[295] Gen., I, 2.

VI
Comment l’esprit de Dieu était porté au-dessus des eaux.

Mais, ô lumière de vérité, je place près de vous ce cœur qui ne m’enseignerait que vanités ; dissipez ses ténèbres, et dites-moi, je vous en conjure par votre charité, notre mère ; dites-moi, je vous en supplie, pourquoi n’est-ce qu’après avoir nommé le ciel et la terre, invisible et sans forme, et les ténèbres répandues sur l’abîme, que votre Écriture nomme l’Esprit-Saint ? Était-il donc nécessaire, pour nous en suggérer la connaissance, de le représenter comme « porté au-dessus », en désignant d’abord au-dessus de quoi ? Ce n’était ni au-dessus du Père, ni au-dessus du Fils, ni sans doute au-dessus de rien.
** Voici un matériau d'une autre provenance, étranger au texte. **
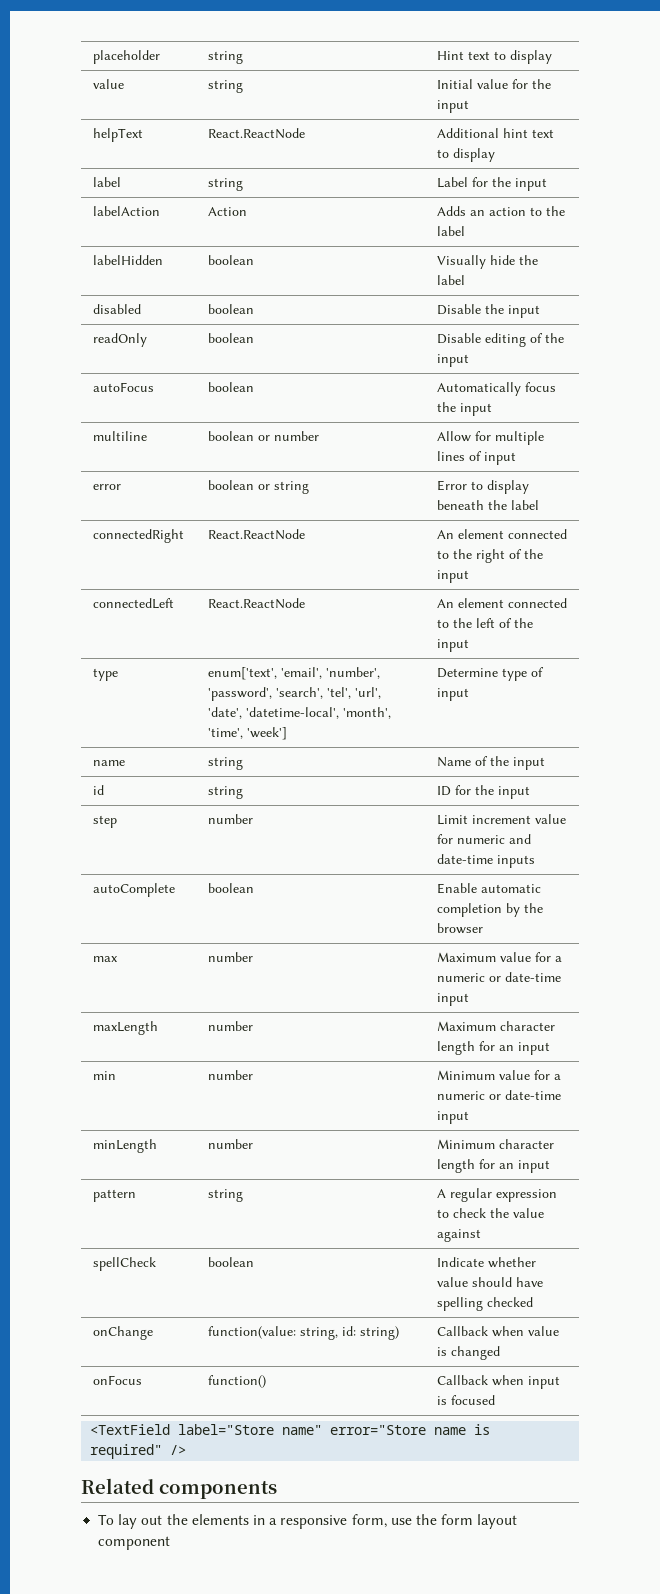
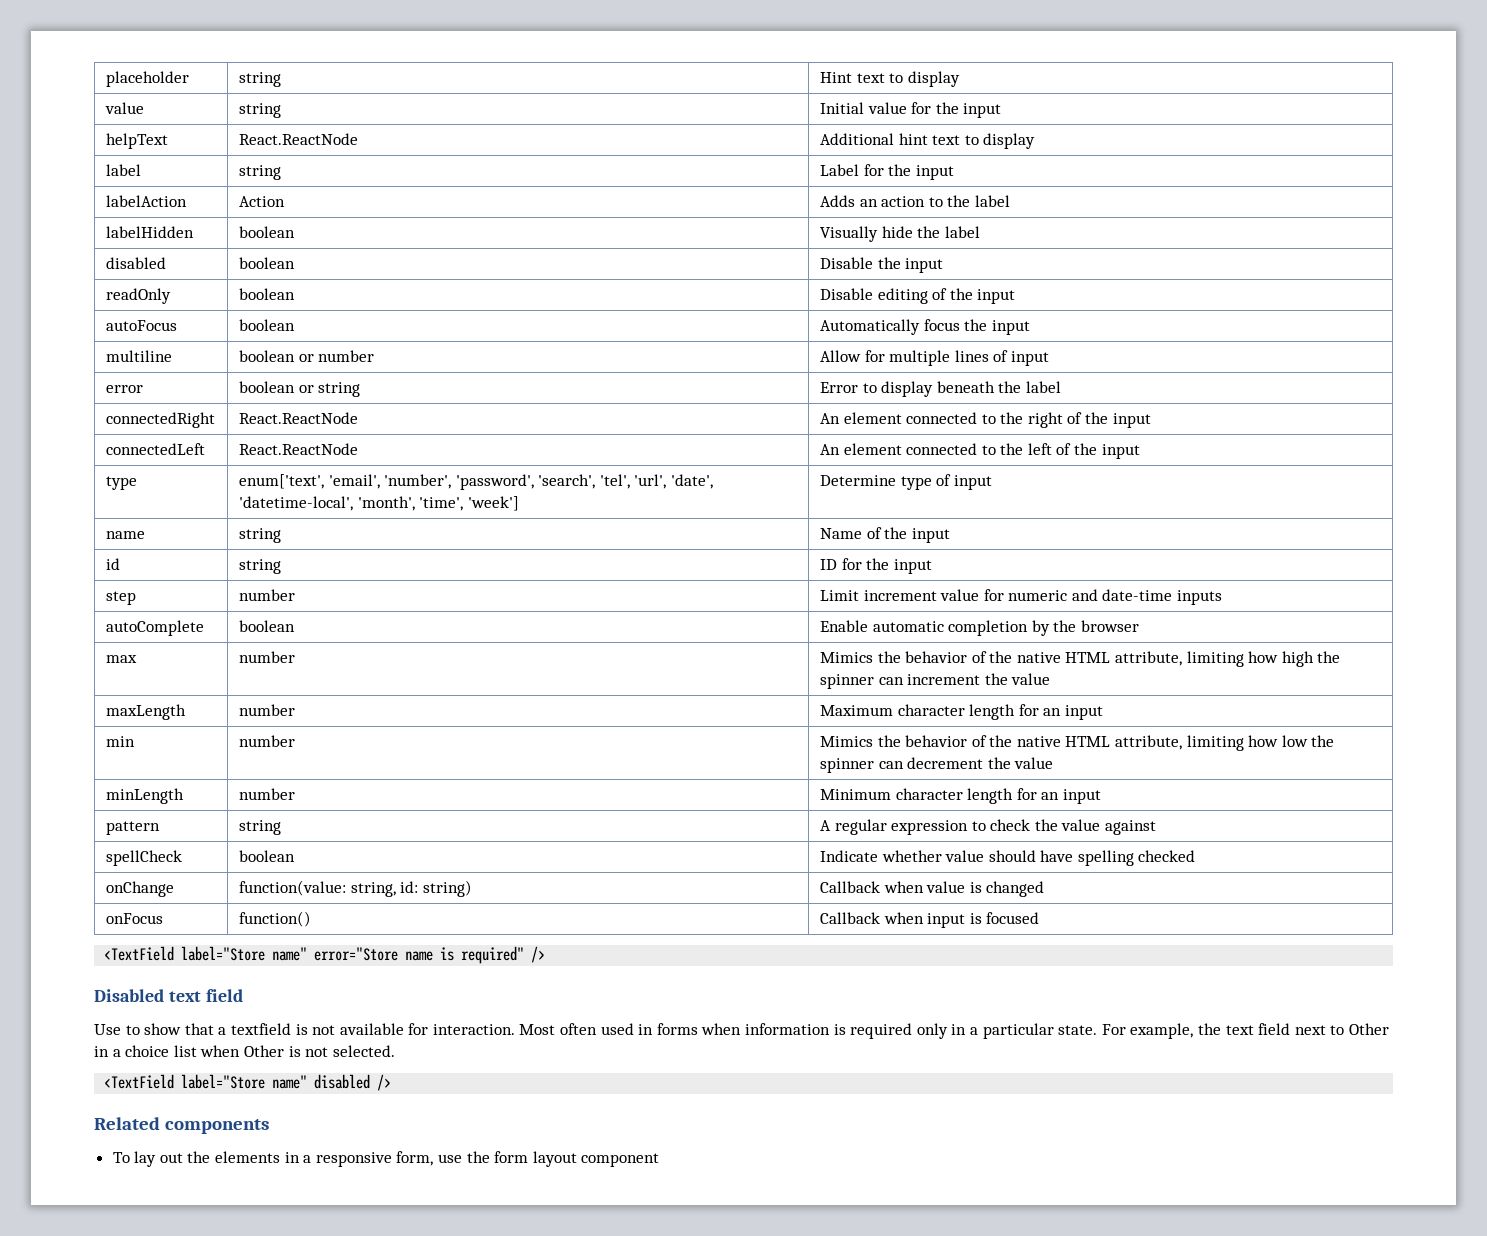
[436,952,562,962] [436,972,561,982] [436,993,469,1006] Maximum value for a numeric or date-time input -> [819,651,1341,667] [819,673,1051,689] Mimics the behavior of the native HTML attribute, limiting how high the spinner can increment the value
[436,1070,561,1080] [436,1090,561,1100] [436,1111,469,1124] Minimum value for a numeric or date-time input -> [819,735,1335,751] [819,757,1054,773] Mimics the behavior of the native HTML attribute, limiting how low the spinner can decrement the value
(187, 1450) none -> [94,989,243,1002] [94,1023,1389,1039] [94,1045,395,1057] [104,1074,392,1091] // Disabled text field // Use to show that a textfield is not available for interaction. Most often used in forms when information is required only in a particular state. For example, the text field next to Other in a choice list when Other is not selected. // <TextField label="Store name" disabled />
Il fallait donc indiquer d’abord au-dessus de quoi il était porté, lui dont il était impossible de parler, sans le dire « porté ». Mais pourquoi ?

VII
Effets du saint-esprit.

Et maintenant, suive qui pourra de l’esprit le vol de l’apôtre dans cette parole sublime : « La charité se répand dans nos cœurs par le Saint-Esprit qui nous est donné[296] », soit qu’il nous enseigne les voies spirituelles et les voies suréminentes de l’amour, soit qu’il fléchisse le genou devant vous, pour nous obtenir la grâce d’être initiés « à la science suréminente de la charité du Christ[297] ». Et voilà pourquoi, suréminent dès le principe, il paraissait au-dessus des eaux.

[296] Rom., V, 5.

[297] Ephes., III, 14, 19.

Mais à qui parler ? mais comment parler de ce poids de concupiscence qui gravite vers l’abîme, et de l’attraction sublime de la charité par la vertu de votre Esprit, qui « planait sur les eaux » ? Quel sera mon auditeur ? quelle sera ma parole ? On plonge, on surnage ; et il n’y a là ni fond, ni rive. Quelle similitude plus dissemblable ? Ce sont nos affections, ce sont nos amours, c’est l’impureté de notre esprit que précipite le poids de la terre ; et c’est la sainteté de votre Esprit qui nous soulève vers le ciel, par l’amour de la paix éternelle, afin que nos cœurs s’élèvent en haut jusqu’à vous, où réside l’Esprit qui plane sur les eaux, et que notre âme, après la traversée de ces eaux mobiles de la vie, aborde à la suréminence du repos.

VIII
L’union avec Dieu, unique félicité des êtres intelligents.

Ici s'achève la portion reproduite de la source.